--- begin Reading passage ---

First Lady of Angola (interim)
- In office 11 September 1979 – 20 September 1979
- President: Lúcio Lara
- Preceded by: Maria Eugénia Neto
- Succeeded by: Tatiana Kukanova

Personal details
- Born: Ruth Manuela Pflüger Rosenberg Lara 17 September 1936 Lisbon, Portugal
- Died: 25 October 2000 (aged 64) Luanda, Angola
- Spouse: Lúcio Lara
- Children: 9
- Occupation: educator; activist; mathematician; translator;

= Ruth Lara =

Portuguese-Angolan mathematician, translator, and activist

Ruth Manuela Pflüger Rosenberg Lara (17 September 1936 – 25 October 2000) was a Portuguese Angolan educator, mathematician, translator, and activist. She was the First Lady of Angola briefly, after her husband, the physicist-mathematician, anti-colonial revolutionary, and politician, Lúcio Lara, took office for 9 days on an interim basis after the death of Agostinho Neto.

She developed one of the first literacy manuals made by Angolans, along with having been responsible, alongside her husband, for their historic documents on the process of Angolan decolonization during the Angolan War of Independence.

== Biography ==
Lara was born to German parents Lotte and Hermann Pflüger in Lisbon on 17 September 1936. Her parents were persecuted by Nazi Germany and had taken refuge in Lisbon, due to Lotte being Jewish and Hermann being a Communist militant. Her parents continued to be active in leftist activism while in Portugal, which influenced their children's political beliefs.

As a secondary school student at Lycée Français de Lisboa, she became a movement of the Youth wing of the Movement of Democratic Unity and began to protest against the Estado Novo regime of António Salazar. She also became a member of groups linked to composer and Communist activist Fernando Lopes-Graça until 1953. It was during this time that she also met Angolan student Lúcio Lara, already an important leader in the anti-colonial movement in Angola.

--- end Reading passage ---
--- begin Items ---

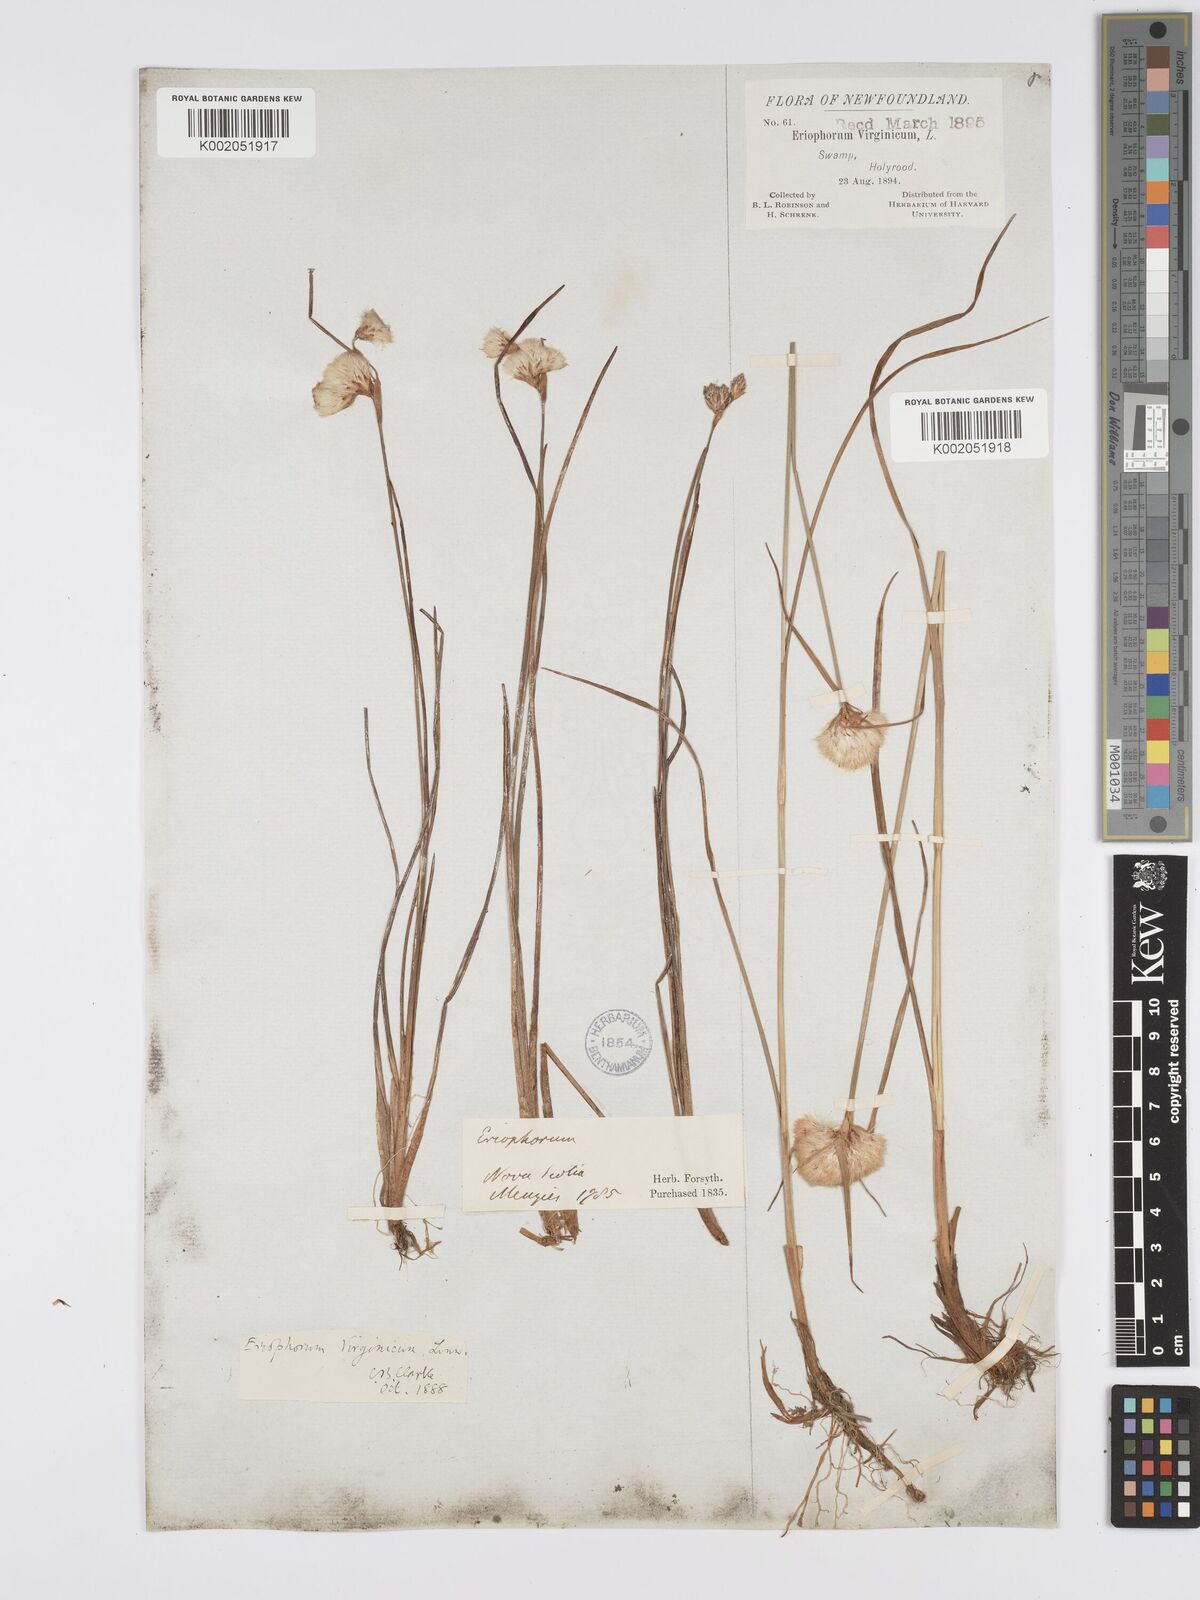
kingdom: Plantae
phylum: Tracheophyta
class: Liliopsida
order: Poales
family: Cyperaceae
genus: Eriophorum
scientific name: Eriophorum virginicum
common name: Tawny cottongrass
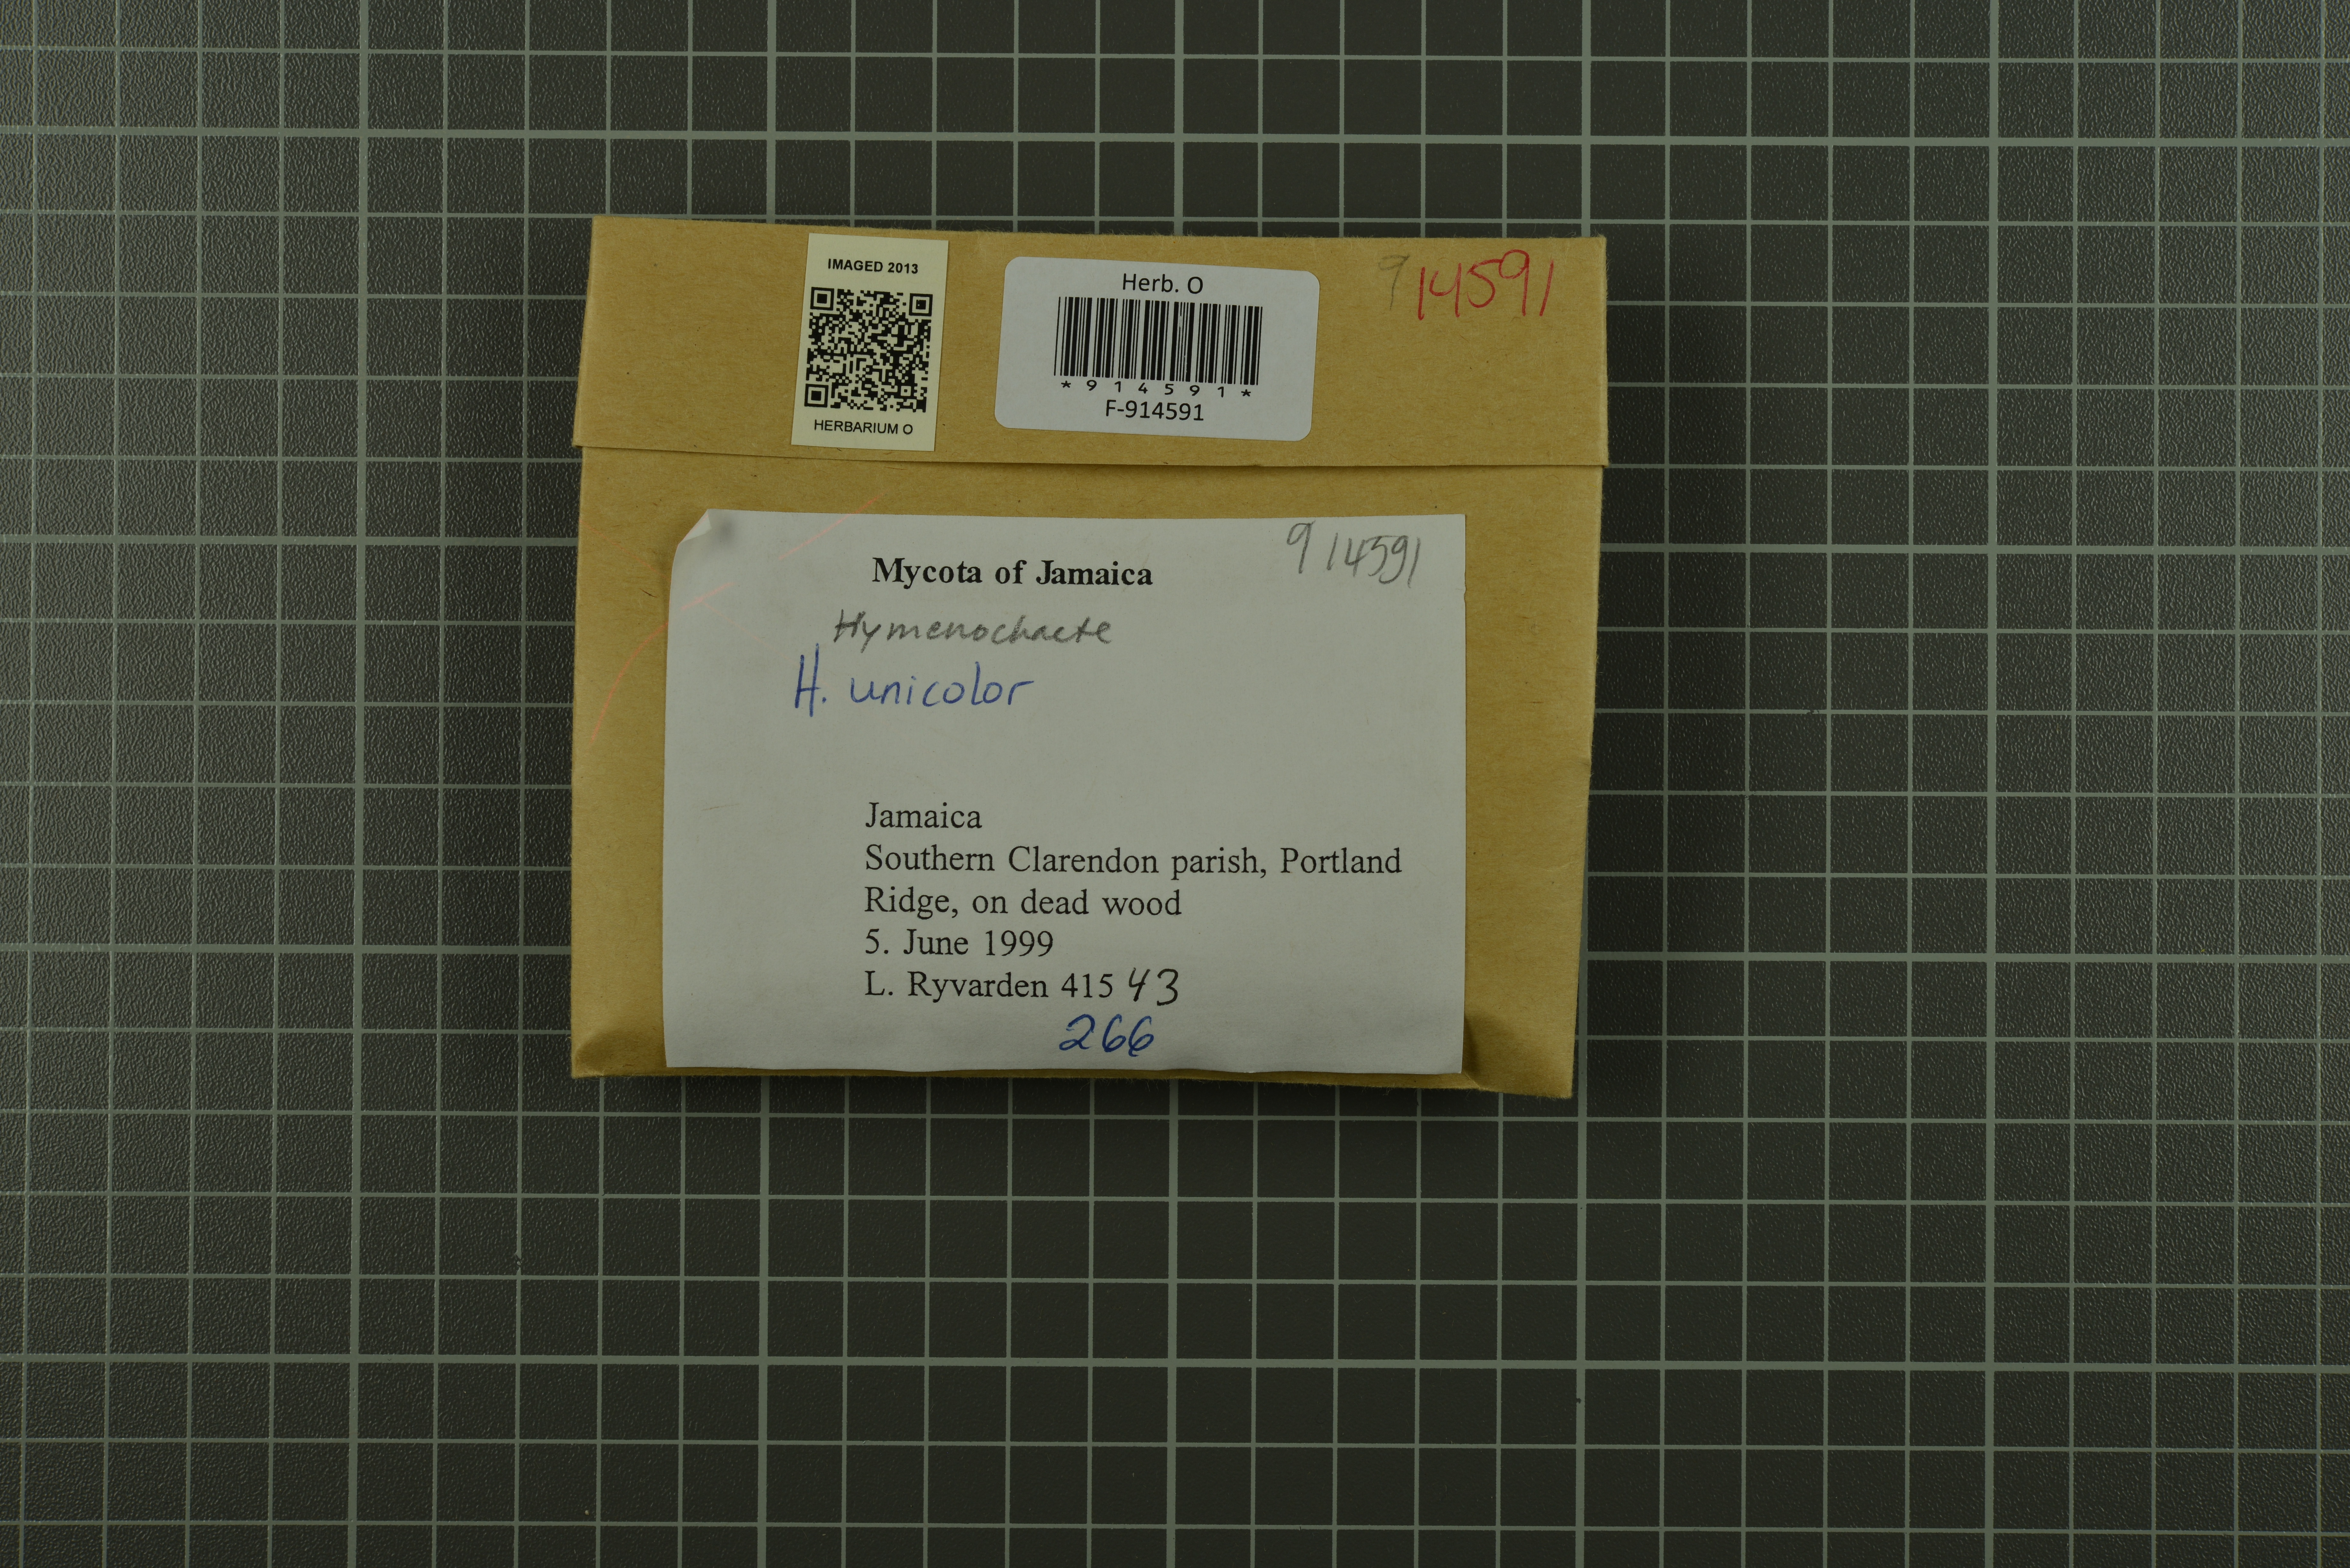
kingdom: Fungi
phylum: Basidiomycota
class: Agaricomycetes
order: Hymenochaetales
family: Hymenochaetaceae
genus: Hymenochaete
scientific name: Hymenochaete unicolor
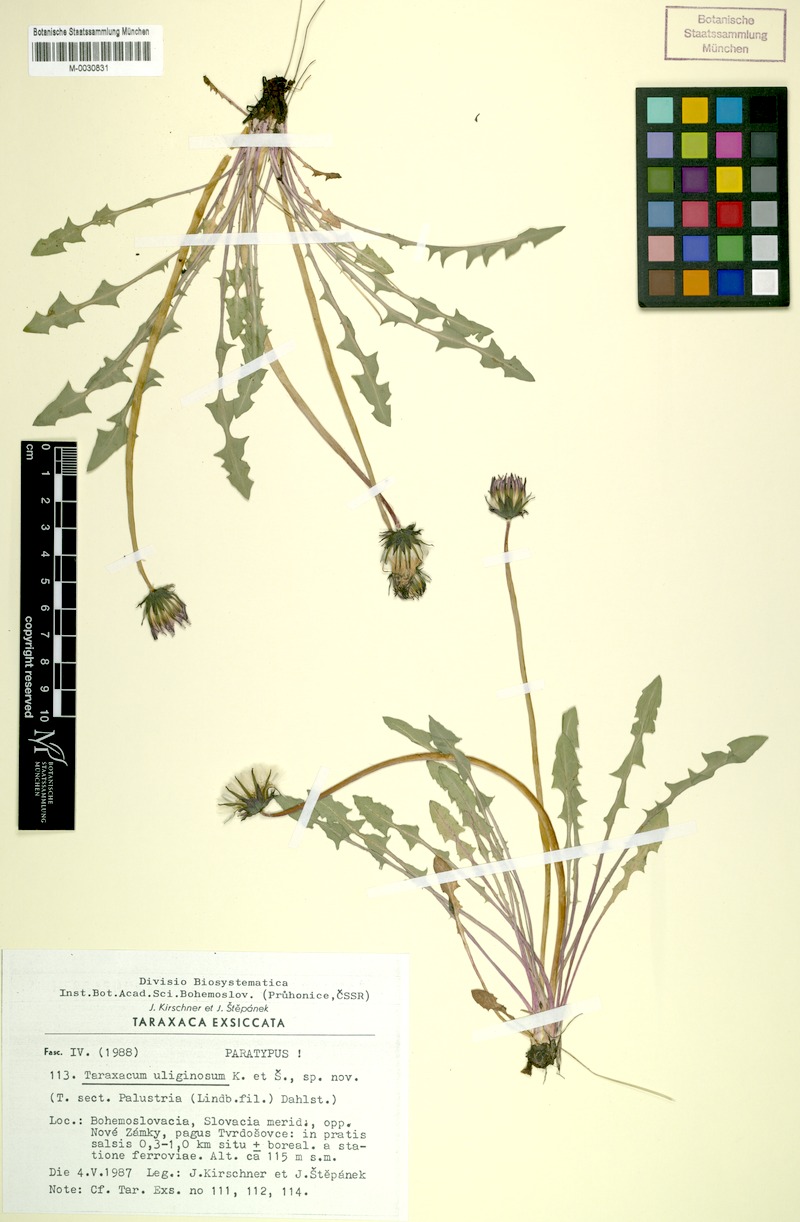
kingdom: Plantae
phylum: Tracheophyta
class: Magnoliopsida
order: Asterales
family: Asteraceae
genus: Taraxacum
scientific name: Taraxacum uliginosum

--- end Items ---

Reproduce the stretch of the passage on Ruth Lara from "Ruth Manuela Pflüger Rosenberg Lara (17" through "War of Independence.". The items are unrelated to the passage on Ruth Lara and should be treated as separate material.

● **Full output**
Ruth Manuela Pflüger Rosenberg Lara (17 September 1936 – 25 October 2000) was a Portuguese Angolan educator, mathematician, translator, and activist. She was the First Lady of Angola briefly, after her husband, the physicist-mathematician, anti-colonial revolutionary, and politician, Lúcio Lara, took office for 9 days on an interim basis after the death of Agostinho Neto.

She developed one of the first literacy manuals made by Angolans, along with having been responsible, alongside her husband, for their historic documents on the process of Angolan decolonization during the Angolan War of Independence.